Gazebo's Kitchen

383 32 2
                                    


Tandai typo ya

***

Aku melangkah percaya diri tepat di samping Bram. Bersama-sama kami masuk ke ruangan 'executive chef'. Di dalam ruangan, terlihat seorang lelaki yang tertunduk menatap berkas di hadapannya. Tangan kanannya dengan cekatan mencorat-coret berkas itu.

"Hey, broooh...." Bram sumringah melihat sahabatnya duduk dengan wajah tertekuk di kursi manajer.

Adnan, nama sahabat Bram. Sekilas waktu di mobil tadi Bram sempat menjelaskan kalau sahabatnya ini adalah orang yang multi fungsi, serba bisa. Sebelumnya Adnan adalah murni seorang executive chef yang menghandle semua permasalahan dapur di restoran Bram, The Gazebo's Kitchen. Bram sih biasa menyebutnya Gazebo saja.

Dan karena ada suatu masalah dengan manajemen, akhirnya Adnan juga mengambil tempat di kursi manajer Gazebo. Dan ruangan manajer akhirnya berpindah ke ruang kerjanya dulu, ruang executive chef. Meski begitu Adnan juga masih turun langsung ke dapur terutama pada rush hour.

Dan aku diminta oleh Bram untuk membantunya bekerja sebagai chef di Gazebo. Tujuan awalnya adalah untuk menggantikan posisi Adnan sebelumnya karena Adnan akan secara full time menjabat sebagai manajer Gazebo. Tapi itu tergantung keputusan Adnan. Karena bagaimanapun Bram sudah menyerahkan segala urusan restoran kepada sahabatnya itu.

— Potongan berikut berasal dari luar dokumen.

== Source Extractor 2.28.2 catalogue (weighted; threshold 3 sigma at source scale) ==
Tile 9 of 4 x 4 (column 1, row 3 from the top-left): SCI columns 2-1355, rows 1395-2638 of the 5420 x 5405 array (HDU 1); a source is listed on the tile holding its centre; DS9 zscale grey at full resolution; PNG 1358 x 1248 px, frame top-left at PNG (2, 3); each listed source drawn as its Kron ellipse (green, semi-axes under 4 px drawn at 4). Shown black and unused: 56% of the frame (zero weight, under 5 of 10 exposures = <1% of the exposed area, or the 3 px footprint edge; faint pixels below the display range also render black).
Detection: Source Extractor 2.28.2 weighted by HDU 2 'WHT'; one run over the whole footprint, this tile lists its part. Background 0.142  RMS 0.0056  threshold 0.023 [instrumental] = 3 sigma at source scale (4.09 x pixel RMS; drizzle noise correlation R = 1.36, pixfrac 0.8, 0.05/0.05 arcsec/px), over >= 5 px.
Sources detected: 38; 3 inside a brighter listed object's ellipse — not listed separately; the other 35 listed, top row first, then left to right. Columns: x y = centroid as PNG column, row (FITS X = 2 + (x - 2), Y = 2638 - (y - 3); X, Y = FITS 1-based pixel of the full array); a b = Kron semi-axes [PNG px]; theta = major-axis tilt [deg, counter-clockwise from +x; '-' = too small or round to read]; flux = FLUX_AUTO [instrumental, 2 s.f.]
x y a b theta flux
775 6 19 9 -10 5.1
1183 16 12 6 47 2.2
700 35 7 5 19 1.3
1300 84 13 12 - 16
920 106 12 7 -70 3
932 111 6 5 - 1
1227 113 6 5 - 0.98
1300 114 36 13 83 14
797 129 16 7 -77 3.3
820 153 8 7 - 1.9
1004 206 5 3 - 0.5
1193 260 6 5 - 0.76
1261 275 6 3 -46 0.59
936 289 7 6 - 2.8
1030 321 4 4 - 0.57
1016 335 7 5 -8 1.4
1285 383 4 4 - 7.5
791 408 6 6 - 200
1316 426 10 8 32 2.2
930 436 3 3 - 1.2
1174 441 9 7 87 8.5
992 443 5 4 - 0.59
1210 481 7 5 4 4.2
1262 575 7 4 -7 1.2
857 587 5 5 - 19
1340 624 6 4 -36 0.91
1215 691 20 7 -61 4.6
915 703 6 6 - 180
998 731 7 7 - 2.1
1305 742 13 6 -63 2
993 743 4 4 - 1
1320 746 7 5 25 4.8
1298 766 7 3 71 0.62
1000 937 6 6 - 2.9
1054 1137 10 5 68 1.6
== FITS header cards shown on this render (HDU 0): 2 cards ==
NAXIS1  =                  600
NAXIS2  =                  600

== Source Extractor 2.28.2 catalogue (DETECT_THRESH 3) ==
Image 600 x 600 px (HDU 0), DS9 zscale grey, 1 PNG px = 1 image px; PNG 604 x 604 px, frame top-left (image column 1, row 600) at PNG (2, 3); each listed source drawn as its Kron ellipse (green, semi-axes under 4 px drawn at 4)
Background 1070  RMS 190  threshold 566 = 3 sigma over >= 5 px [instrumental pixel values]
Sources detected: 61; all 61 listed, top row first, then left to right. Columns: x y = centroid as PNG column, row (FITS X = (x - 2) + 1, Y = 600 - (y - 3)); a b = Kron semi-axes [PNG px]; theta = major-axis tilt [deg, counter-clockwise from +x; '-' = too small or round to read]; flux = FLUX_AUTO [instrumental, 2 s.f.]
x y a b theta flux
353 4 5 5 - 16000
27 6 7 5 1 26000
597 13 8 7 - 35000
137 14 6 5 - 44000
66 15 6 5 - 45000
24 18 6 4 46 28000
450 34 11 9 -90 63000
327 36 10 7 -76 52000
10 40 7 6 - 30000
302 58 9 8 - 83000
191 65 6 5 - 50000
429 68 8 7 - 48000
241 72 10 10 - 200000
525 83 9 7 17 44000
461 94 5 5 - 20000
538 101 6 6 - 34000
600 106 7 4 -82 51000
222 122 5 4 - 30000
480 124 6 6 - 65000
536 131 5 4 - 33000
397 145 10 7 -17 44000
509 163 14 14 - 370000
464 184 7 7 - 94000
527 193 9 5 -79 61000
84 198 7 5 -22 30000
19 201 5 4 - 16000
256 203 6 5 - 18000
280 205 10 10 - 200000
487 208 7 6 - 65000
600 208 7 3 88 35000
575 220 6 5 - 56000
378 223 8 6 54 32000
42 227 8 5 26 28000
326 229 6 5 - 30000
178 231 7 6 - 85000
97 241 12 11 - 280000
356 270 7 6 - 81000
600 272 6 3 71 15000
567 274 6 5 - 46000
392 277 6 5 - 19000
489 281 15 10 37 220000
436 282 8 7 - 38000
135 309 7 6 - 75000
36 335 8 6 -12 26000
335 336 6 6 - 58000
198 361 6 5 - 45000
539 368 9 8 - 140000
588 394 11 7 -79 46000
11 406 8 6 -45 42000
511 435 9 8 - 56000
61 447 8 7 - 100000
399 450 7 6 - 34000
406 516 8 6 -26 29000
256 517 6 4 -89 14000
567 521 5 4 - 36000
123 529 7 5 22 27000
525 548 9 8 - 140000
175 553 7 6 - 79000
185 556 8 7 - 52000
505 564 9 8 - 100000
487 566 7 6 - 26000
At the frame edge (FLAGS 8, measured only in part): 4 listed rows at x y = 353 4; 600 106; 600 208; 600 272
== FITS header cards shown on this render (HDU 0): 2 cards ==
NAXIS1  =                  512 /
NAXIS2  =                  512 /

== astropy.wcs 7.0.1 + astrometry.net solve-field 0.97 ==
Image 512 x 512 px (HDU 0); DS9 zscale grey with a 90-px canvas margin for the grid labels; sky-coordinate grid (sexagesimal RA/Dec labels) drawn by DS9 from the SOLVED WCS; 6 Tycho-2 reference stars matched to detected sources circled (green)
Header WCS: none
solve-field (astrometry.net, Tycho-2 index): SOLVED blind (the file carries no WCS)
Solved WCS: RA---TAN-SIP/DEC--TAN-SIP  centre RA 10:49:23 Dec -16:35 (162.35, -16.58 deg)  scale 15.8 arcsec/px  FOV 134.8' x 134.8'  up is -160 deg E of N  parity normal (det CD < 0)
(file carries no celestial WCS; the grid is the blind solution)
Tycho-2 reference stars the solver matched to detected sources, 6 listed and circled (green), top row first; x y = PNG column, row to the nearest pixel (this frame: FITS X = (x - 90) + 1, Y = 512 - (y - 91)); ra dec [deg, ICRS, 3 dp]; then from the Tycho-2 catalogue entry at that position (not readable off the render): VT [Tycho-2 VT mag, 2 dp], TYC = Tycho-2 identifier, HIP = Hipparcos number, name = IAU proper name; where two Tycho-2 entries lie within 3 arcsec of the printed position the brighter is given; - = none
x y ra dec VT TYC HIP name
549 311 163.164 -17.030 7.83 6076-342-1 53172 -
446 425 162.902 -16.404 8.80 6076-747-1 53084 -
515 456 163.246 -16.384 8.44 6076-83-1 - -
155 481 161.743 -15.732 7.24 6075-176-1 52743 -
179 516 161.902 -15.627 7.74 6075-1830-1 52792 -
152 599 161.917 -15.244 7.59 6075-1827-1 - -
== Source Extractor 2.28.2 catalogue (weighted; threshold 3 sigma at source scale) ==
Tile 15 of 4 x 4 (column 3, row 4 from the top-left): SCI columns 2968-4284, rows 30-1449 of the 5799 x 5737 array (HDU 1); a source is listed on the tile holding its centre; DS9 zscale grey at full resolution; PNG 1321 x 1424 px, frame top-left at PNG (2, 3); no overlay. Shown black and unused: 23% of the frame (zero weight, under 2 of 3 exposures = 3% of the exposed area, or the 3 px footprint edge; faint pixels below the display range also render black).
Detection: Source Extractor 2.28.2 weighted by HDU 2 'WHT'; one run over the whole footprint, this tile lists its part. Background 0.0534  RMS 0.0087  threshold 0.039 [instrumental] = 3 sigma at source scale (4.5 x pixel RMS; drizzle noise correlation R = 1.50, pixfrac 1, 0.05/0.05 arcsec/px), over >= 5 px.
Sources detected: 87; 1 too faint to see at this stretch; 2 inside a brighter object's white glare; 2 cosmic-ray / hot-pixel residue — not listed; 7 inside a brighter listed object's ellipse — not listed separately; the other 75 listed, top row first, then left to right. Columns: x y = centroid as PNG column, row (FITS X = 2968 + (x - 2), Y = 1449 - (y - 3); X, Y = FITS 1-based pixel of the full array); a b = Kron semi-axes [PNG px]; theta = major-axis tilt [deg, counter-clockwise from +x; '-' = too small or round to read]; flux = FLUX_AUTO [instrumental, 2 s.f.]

Oke mungkin tidak langsung sebagai executive chef, mungkin sebagai sous chef? (baca: soo chef)

Well, posisi terakhirku adalah sous chef. Dan aku akan dengan senang hati kalau di pekerjaan kali ini aku akan menjadi executive chef. Bukannya sombong, tapi banyak orang sudah mengakui hasil karyaku. Berbagai event memasak sudah aku ikuti dan hasilnya tidak mengecewakan sama sekali.

Bahkan di hotel tempat kerjaku kemarin, sudah santer desas desus kalau aku adalah calon executive chef  berikutnya. Dan aku akan menjadi executive chef termuda yang pernah ada di Hotel Bella! Tapi sayangnya, egoku yang tinggi tidak mengijinkan diriku bekerja pada orang yang sama egoisnya denganku.

Dan tawaran Bram menyelamatkanku dari kegalauanku. Aku langsung mengiyakan tawarannya tanpa berpikir dua kali. Walaupun Bram juga sempat menegaskan kalau nanti bisa saja posisinya tidak sesuai dengan bayanganku.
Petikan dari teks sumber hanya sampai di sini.